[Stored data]
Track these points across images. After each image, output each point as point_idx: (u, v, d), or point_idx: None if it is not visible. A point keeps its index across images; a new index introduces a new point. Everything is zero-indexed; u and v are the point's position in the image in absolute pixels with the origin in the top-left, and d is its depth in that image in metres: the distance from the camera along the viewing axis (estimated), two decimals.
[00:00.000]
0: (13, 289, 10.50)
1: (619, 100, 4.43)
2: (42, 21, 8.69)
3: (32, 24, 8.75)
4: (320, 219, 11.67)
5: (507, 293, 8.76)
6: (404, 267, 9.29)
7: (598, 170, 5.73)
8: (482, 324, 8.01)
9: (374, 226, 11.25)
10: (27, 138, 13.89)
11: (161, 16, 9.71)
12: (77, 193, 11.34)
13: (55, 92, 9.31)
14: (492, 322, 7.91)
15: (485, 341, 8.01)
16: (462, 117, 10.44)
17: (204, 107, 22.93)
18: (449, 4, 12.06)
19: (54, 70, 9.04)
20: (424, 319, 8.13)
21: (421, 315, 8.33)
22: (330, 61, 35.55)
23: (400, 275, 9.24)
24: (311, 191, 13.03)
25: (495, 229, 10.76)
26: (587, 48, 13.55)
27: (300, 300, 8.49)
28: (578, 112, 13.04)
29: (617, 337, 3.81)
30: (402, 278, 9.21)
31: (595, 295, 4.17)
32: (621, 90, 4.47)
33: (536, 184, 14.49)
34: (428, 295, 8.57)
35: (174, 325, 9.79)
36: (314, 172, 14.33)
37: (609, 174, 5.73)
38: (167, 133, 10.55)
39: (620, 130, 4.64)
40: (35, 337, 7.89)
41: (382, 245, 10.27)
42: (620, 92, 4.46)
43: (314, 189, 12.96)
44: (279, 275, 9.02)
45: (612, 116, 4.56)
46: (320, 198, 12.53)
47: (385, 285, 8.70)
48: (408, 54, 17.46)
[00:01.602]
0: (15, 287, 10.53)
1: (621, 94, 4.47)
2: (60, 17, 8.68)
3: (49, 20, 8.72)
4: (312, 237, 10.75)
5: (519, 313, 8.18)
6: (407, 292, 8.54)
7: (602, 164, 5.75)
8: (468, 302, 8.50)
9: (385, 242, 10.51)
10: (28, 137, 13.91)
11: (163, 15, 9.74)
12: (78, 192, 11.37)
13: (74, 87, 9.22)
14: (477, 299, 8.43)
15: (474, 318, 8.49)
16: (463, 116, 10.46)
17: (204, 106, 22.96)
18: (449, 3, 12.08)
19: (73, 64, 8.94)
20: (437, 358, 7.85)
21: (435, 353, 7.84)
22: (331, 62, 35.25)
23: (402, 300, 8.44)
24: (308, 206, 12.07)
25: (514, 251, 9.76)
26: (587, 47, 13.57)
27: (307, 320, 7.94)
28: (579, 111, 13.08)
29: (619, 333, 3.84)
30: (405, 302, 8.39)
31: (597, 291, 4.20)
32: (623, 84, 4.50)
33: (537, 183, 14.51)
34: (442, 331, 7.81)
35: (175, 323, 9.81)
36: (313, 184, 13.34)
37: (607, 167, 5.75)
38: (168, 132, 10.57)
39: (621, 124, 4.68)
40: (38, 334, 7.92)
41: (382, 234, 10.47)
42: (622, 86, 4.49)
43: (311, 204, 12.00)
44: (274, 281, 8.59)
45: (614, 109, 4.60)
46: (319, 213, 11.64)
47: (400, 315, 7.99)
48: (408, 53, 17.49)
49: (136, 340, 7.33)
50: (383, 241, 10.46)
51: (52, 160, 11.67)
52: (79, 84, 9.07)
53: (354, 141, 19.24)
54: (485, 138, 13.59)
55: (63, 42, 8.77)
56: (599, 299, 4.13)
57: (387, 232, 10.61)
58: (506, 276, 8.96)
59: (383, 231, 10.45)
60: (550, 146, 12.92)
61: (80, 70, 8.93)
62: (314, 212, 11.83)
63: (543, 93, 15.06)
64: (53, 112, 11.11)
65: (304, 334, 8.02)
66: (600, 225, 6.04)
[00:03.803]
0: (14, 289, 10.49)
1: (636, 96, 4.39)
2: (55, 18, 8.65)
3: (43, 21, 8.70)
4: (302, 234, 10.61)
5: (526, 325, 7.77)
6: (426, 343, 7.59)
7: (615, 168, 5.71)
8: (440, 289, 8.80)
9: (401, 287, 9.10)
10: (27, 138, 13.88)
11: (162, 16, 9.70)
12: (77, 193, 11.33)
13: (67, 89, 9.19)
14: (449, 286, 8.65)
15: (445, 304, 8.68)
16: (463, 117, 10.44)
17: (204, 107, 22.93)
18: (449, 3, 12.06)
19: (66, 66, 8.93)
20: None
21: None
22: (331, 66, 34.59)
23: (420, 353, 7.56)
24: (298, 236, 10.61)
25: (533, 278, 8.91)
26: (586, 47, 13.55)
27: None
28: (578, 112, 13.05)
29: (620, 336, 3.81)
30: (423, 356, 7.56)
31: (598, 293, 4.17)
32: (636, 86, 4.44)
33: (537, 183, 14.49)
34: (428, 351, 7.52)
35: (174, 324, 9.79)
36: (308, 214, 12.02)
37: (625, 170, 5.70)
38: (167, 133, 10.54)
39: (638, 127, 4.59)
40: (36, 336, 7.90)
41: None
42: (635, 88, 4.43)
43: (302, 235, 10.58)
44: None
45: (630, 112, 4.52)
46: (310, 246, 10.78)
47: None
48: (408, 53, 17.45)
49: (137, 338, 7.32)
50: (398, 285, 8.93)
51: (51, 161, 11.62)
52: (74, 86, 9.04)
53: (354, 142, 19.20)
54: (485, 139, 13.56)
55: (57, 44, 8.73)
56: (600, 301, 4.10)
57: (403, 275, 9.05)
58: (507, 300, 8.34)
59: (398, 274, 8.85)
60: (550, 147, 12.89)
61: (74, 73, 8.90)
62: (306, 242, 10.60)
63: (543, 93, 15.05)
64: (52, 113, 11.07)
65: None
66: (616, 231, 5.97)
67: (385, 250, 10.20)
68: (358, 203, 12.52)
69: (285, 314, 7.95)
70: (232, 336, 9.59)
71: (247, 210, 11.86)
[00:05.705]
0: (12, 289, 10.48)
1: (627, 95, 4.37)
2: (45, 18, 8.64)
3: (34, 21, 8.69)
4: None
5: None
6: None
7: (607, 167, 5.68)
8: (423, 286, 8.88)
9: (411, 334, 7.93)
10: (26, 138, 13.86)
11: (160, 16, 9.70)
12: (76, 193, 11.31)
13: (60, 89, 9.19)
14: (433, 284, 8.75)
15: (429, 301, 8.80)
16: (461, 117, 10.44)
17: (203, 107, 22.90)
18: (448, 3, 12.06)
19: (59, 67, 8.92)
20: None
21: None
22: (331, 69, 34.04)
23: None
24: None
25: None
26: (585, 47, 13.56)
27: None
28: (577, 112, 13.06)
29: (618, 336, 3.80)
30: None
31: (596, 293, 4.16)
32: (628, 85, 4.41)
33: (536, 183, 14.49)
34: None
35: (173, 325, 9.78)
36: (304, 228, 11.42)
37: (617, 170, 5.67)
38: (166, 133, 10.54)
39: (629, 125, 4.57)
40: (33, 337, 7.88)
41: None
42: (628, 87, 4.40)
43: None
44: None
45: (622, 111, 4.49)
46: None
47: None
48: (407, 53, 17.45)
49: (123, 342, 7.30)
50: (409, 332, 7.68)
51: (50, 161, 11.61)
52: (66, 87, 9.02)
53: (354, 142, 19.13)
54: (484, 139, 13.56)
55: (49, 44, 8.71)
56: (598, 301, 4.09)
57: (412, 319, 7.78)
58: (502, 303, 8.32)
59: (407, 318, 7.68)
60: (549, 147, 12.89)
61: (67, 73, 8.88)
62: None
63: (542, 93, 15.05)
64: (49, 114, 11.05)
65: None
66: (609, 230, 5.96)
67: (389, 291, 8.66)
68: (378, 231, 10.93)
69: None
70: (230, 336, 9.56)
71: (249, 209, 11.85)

...

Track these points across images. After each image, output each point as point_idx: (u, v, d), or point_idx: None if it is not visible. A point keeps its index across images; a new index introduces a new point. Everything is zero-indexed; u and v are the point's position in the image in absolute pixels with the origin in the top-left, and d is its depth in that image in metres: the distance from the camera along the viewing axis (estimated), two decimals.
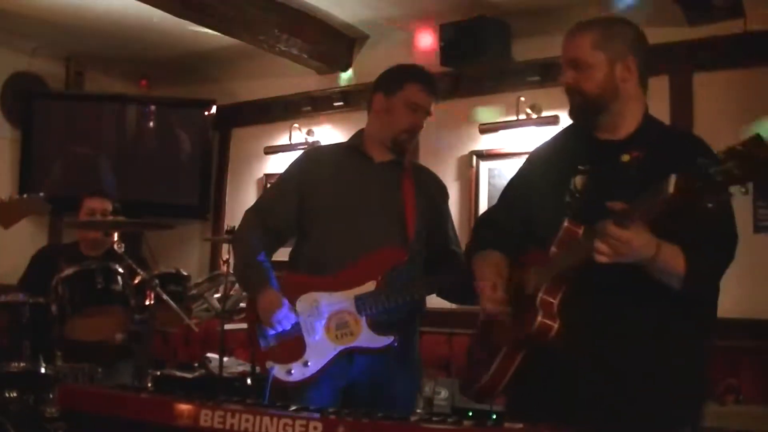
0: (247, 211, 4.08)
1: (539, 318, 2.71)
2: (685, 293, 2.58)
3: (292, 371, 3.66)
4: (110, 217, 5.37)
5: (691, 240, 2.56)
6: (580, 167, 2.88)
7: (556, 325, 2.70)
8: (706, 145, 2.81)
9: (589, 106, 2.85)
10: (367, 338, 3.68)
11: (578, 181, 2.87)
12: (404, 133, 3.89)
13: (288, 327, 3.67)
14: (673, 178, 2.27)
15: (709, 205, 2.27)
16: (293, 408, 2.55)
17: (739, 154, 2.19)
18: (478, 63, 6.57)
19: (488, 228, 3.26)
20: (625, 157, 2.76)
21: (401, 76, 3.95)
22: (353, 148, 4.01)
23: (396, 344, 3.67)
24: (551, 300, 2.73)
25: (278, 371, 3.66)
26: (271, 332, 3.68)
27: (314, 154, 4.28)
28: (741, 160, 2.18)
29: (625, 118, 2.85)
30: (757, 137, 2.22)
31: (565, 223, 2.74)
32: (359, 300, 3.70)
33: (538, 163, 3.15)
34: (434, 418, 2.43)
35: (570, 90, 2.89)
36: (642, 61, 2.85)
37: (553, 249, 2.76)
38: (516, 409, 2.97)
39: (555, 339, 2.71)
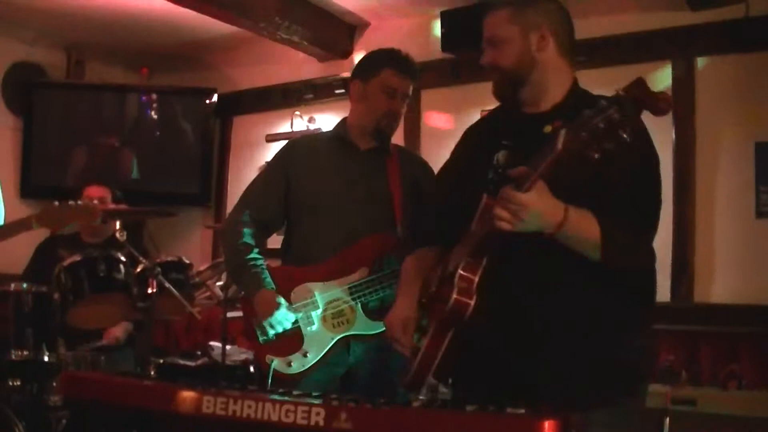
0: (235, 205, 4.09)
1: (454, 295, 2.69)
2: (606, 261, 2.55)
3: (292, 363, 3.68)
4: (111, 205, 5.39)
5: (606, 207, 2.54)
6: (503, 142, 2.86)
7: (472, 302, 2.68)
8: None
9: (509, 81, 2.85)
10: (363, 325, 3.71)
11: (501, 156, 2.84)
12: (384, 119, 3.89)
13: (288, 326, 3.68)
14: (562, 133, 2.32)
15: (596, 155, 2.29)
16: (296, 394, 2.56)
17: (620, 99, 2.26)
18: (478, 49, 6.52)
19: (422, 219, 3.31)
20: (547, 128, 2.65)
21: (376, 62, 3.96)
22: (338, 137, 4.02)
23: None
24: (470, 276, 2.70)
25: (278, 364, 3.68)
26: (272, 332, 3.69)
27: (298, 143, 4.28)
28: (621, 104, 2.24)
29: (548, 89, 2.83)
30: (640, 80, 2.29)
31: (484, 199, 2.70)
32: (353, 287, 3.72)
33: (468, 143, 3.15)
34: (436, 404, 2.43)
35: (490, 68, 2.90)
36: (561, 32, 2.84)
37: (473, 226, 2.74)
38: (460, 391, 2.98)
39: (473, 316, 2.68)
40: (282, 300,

--

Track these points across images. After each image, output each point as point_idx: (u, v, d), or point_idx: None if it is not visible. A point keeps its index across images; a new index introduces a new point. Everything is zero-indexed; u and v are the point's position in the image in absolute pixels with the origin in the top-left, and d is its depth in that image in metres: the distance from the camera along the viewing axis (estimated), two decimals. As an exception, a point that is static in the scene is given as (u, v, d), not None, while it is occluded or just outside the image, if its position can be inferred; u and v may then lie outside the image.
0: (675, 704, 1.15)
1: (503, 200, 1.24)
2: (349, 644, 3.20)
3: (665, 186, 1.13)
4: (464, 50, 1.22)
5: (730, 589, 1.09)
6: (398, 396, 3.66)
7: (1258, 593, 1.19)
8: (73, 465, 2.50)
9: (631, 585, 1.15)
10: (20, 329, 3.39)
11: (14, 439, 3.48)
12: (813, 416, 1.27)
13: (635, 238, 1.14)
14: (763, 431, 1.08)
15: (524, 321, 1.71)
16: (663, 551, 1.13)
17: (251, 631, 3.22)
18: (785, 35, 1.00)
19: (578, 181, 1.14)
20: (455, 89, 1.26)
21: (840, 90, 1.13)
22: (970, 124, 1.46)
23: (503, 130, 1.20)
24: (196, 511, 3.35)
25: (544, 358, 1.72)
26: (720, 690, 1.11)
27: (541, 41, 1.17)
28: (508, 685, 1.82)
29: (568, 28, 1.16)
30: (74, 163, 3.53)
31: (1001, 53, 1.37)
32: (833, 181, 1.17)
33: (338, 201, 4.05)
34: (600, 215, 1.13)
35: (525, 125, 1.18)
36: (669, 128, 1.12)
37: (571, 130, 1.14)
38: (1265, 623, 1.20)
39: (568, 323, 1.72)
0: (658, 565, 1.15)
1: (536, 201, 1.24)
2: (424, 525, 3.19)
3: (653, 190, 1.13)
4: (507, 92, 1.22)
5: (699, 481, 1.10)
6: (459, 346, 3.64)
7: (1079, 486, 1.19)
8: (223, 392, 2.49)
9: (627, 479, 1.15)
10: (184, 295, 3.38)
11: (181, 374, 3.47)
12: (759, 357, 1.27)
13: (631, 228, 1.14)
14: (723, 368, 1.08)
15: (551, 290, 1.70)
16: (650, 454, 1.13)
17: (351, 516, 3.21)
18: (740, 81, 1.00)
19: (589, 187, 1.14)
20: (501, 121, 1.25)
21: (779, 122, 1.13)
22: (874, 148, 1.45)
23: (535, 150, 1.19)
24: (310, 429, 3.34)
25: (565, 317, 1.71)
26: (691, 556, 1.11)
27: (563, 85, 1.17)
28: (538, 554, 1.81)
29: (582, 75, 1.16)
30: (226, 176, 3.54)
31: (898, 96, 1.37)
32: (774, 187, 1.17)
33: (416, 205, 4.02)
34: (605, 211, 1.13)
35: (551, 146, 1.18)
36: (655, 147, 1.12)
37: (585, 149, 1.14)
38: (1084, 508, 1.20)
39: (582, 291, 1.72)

#### WHAT THE TASK REQUIRES:
Among the lines above, repeat exactly those from the line with "11: (14, 439, 3.48)" to the line with "38: (1265, 623, 1.20)", counting both ends.

#### RESPONSE AREA:
11: (14, 439, 3.48)
12: (813, 416, 1.27)
13: (635, 238, 1.14)
14: (763, 431, 1.08)
15: (524, 321, 1.71)
16: (663, 551, 1.13)
17: (251, 631, 3.22)
18: (785, 35, 1.00)
19: (578, 181, 1.14)
20: (455, 89, 1.26)
21: (840, 90, 1.13)
22: (970, 124, 1.46)
23: (503, 130, 1.20)
24: (196, 511, 3.35)
25: (544, 358, 1.72)
26: (720, 690, 1.11)
27: (541, 41, 1.17)
28: (508, 685, 1.82)
29: (568, 28, 1.16)
30: (74, 163, 3.53)
31: (1001, 53, 1.37)
32: (833, 181, 1.17)
33: (338, 201, 4.05)
34: (600, 215, 1.13)
35: (525, 125, 1.18)
36: (669, 128, 1.12)
37: (571, 130, 1.14)
38: (1265, 623, 1.20)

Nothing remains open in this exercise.